Des maisons plus rapides à construire
Par effet de levier, les ouvriers sont avant tout formés au bois et ont une bien plus grande expérience dans l’édification de maisons en bois. Autre avantage : la rapidité de réalisation, quand l’utilisation de béton implique de créer la matière, de l’appliquer et de la laisser sécher.
Le bois offre en outre une excellente isolation, ce qui aide à garder une maison chaude en hiver et fraîche en été. Plus écologique, il reste plus durable dans le temps et plus facile à entretenir.
C’est aussi culturel. Dans un pays où la place ne manque pas et où l’on prône le « big » à outrance, construire en bois permet de réaliser plus facilement de grandes maisons.

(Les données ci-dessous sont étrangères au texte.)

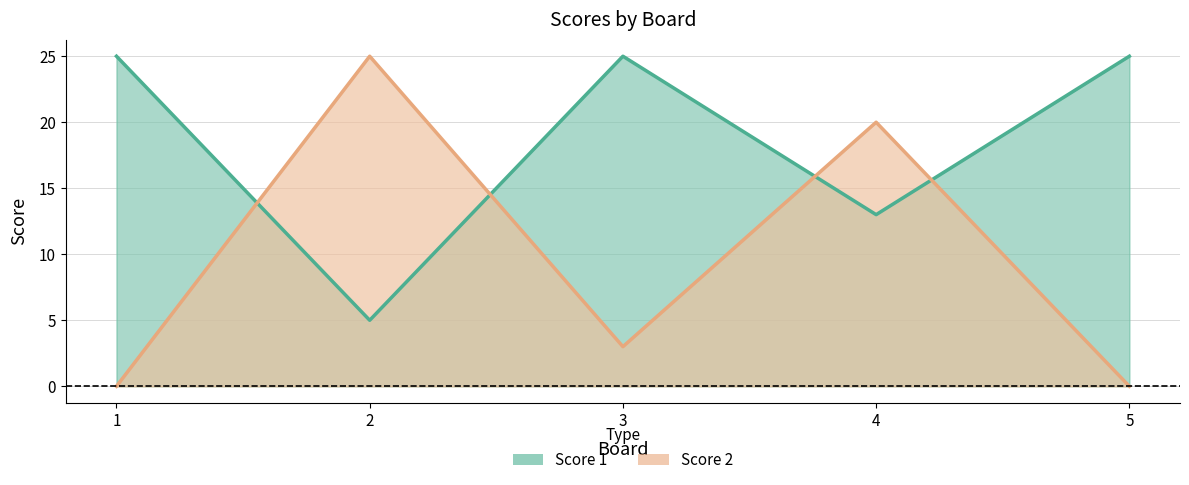

Count the number of categories in the chart.

5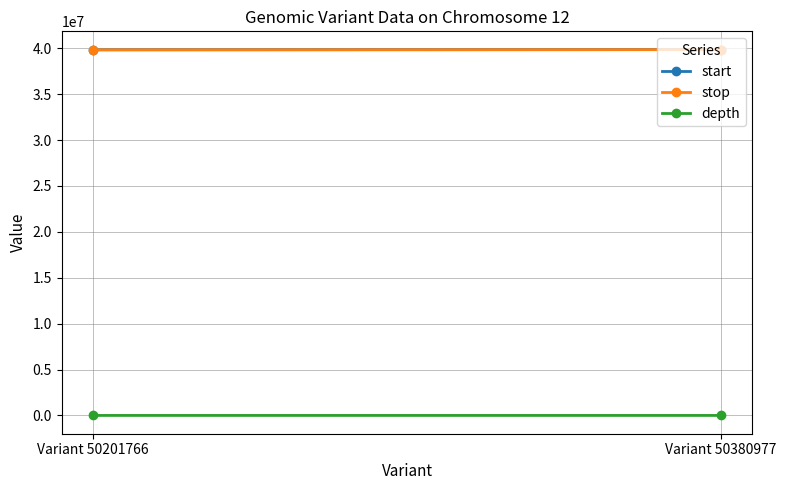

What is the difference between the highest and lowest values at Variant 50201766?

39828472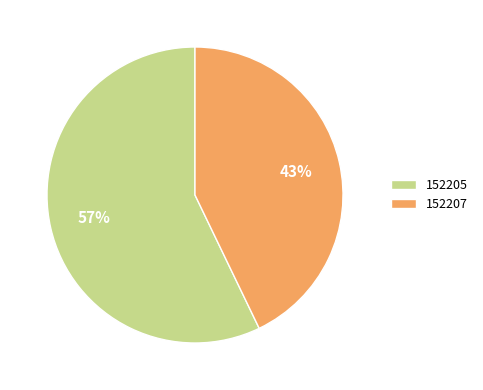

Combined, do 152207 and 152205 account for over 50%?

Yes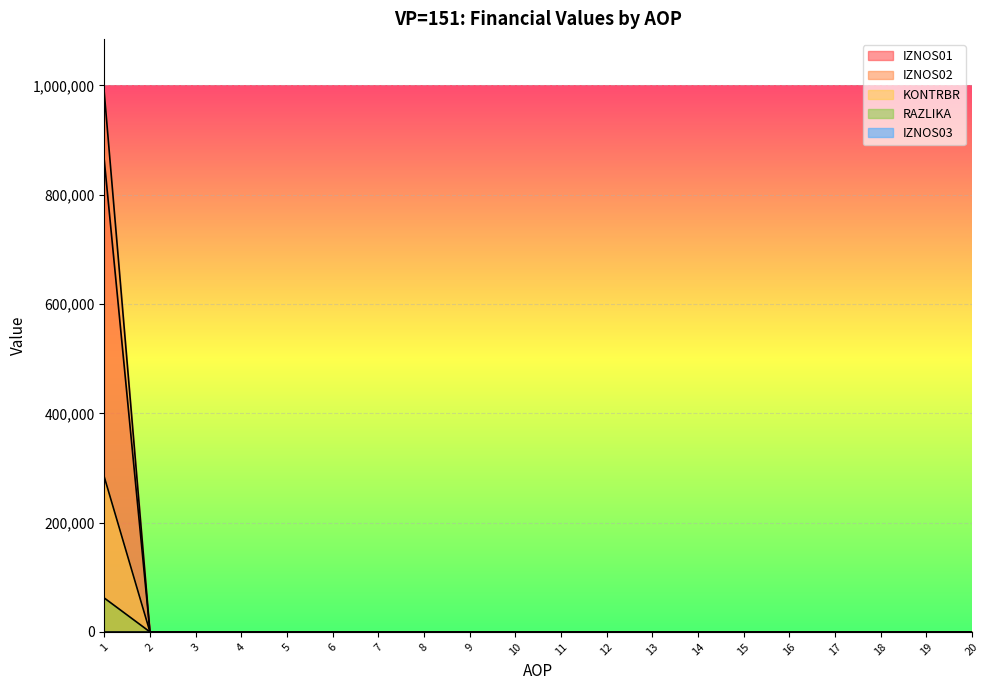

True or false: IZNOS01 and IZNOS02 cross at least once.

False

Enfin, les Américains ont un taux de mobilité élevé dans leur pays, si bien qu’il reste fréquent de voir des familles déménager plusieurs fois dans une vie, n’hésitant pas à changer d’État. Les maisons en bois peuvent être construites rapidement et permettent donc une installation dans un nouvel endroit sans investissement trop important en temps et en argent.
Face à tous ces éléments qui ont façonné une partie de l’histoire américaine, difficile pour l’immobilier américain de basculer d’un claquement de doigts vers le tout bétonné, même dans les zones à risque environnemental. Et les compagnies d’assurances ne sont pas étrangères à ce statu quo. Celles-ci n’accordent en effet pas de rabais pour les constructions en acier ou en béton, même dans les zones sensibles, contrairement au bois, expliquait le Time Magazine en 2021 dans un article publié après des incendies massifs en Californie. En fait, elles exigent même souvent des propriétaires qu’ils reconstruisent rapidement après un incendie pour pouvoir prétendre à une indemnisation. Il peut donc être très tentant de reconstruire en bois pour toutes les raisons expliquées plus haut. De nombreuses entreprises de bois offrent même des remises aux clients dont les maisons ont brûlé afin d’écouler les stocks.

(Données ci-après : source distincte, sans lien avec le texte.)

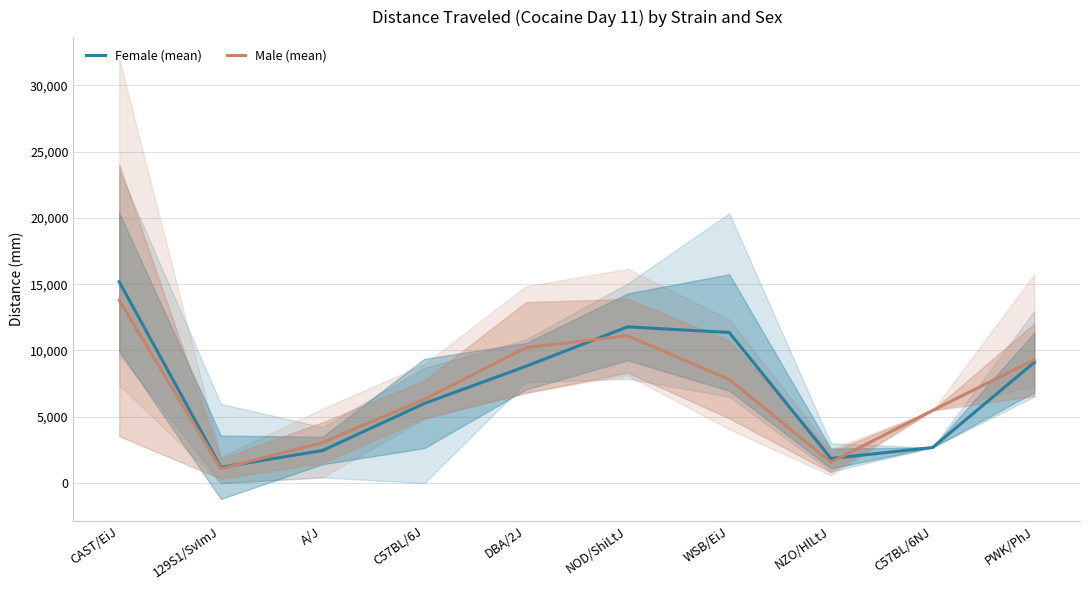

True or false: Male (mean) has more than 1 points higher than both neighbors.

False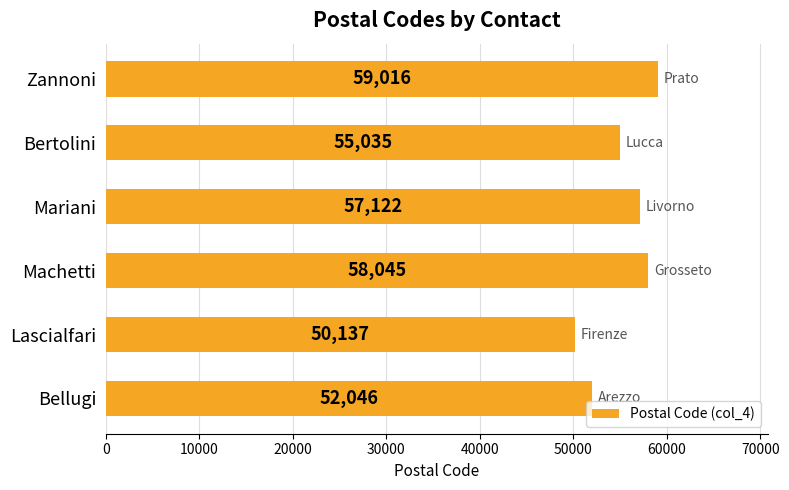

Reading bottom to top, what are all the values shown in this chart?

Bellugi=52046	Lascialfari=50137	Machetti=58045	Mariani=57122	Bertolini=55035	Zannoni=59016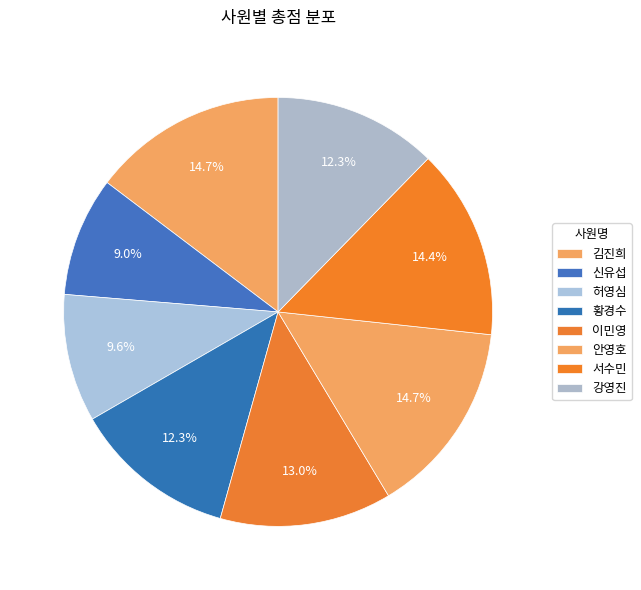

How many segments does this pie chart have?

8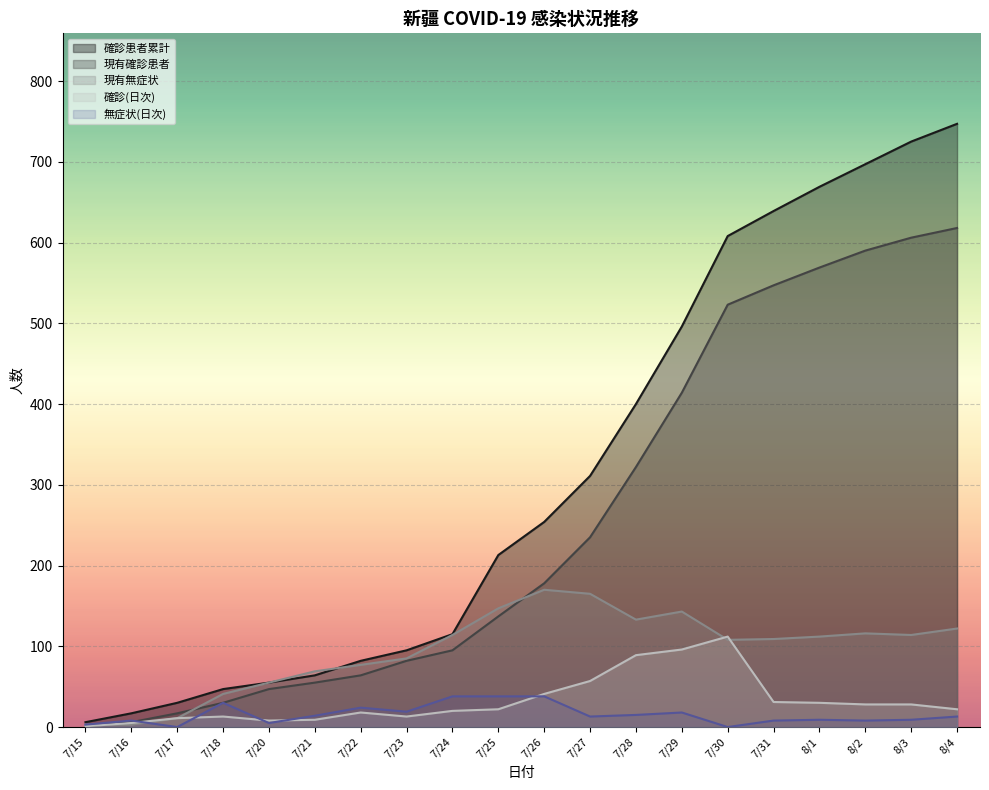

What is the average value of the 現有無症状 series?

95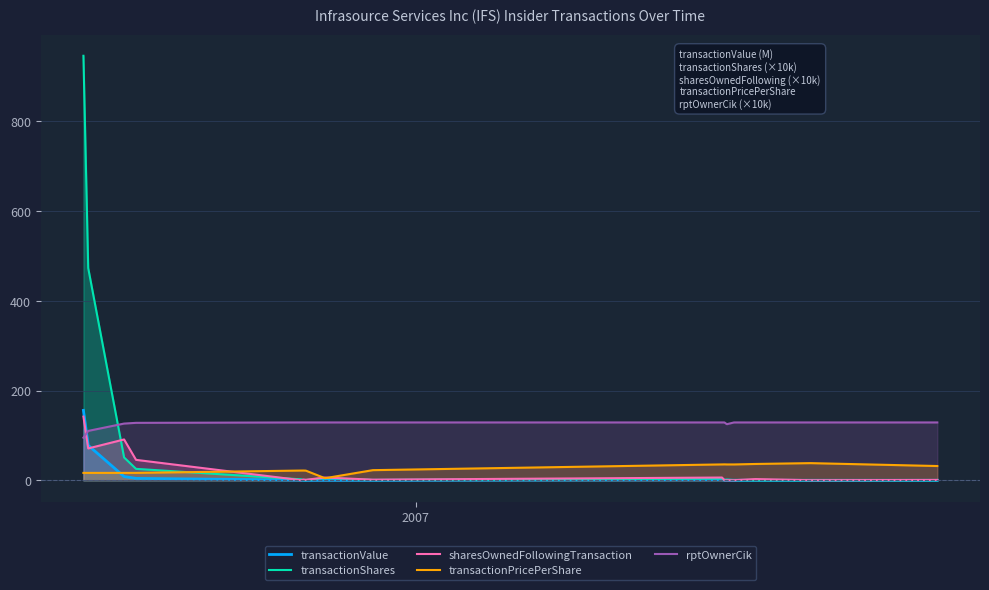

True or false: transactionShares and sharesOwnedFollowingTransaction intersect in this chart.

True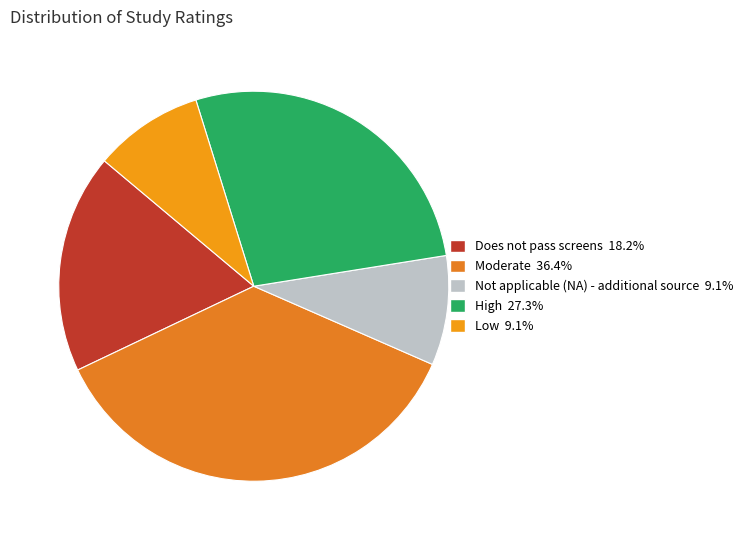

Is it true that Low is 9% of the pie?

True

Les habitudes ont la vie dure
Malgré tout, les temps commencent (très, très doucement) à changer. Depuis le Covid-19, le coût du bois a considérablement augmenté – même s’il reste toujours la solution la moins onéreuse – suite à l’effondrement de la construction durant cette période. En sortie de pandémie, les Américains ont en effet rénové ou construit en masse, ce qui a inévitablement entraîné une pénurie de bois.

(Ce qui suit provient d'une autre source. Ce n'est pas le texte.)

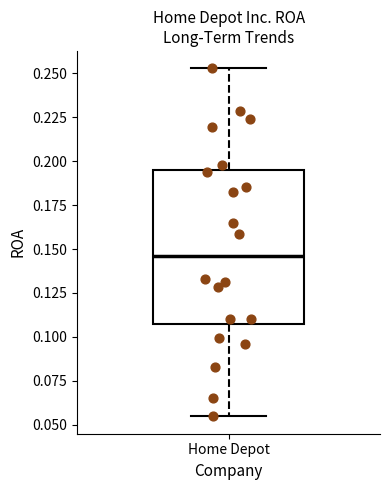

Transcribe this box plot: give where the median line is, the range the box spans, and where the two whiskers end, as read against the y-axis. The values are not printed on the chart, so give them approximately, as read against the axis.

median 0.145, box 0.105 to 0.195, whiskers 0.055 to 0.255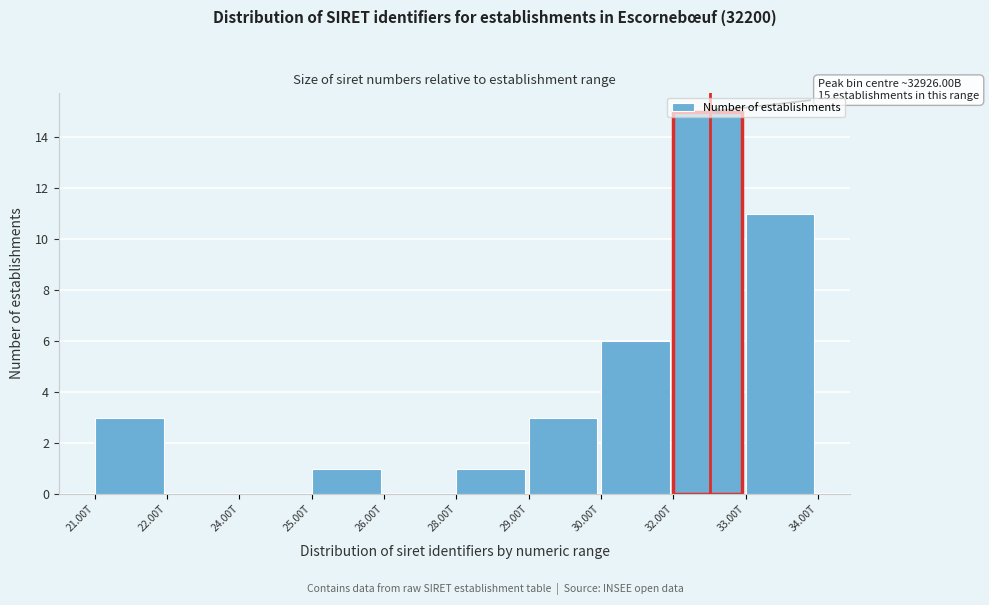

Is it true that the value at 30.00T is 6?

True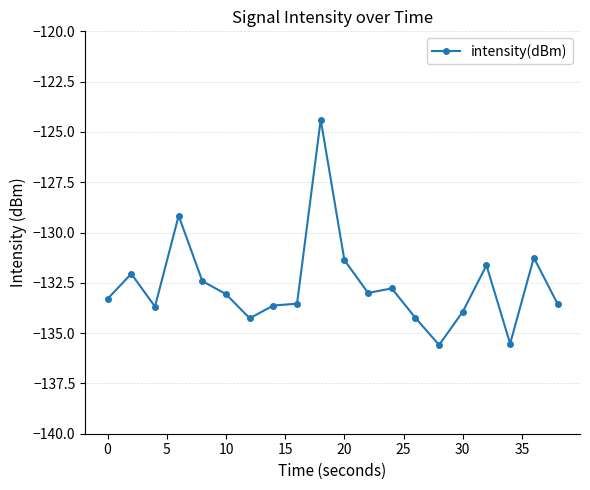

What is the value of the 8th point from the left?

-133.6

Un autre exemple intéressant est raconté dans Time Magazine par Matt Watson, président de Gateway Builders, une entreprise du nord de la Californie construisant des maisons depuis 1997. Il explique qu’après des incendies importants dans l’État en 2020, sur 21 clients qui avaient fait appel à lui pour reconstruire leur maison, 19 avaient opté pour de l’acier et non plus du bois. Mais cela risque de prendre du temps, selon lui, car les habitudes ont la vie dure. « C’est la même chose que d’inciter les gens à renoncer aux combustibles fossiles », imageait-il.
L’acier peut faire valoir des arguments de poids, comme le fait que 90 % de celui fabriqué aujourd’hui peuvent être recyclés à l’infini, ce qui n’est pas le cas du bois.
Enfin, citons pour conclure ce chiffre témoignant du très lent changement en cours aux États-Unis : les maisons à ossature en béton ont désormais une part de marché deux fois plus importante qu’en 2009, lorsqu’elles ne représentaient que 5 % du marché (10 % aujourd’hui).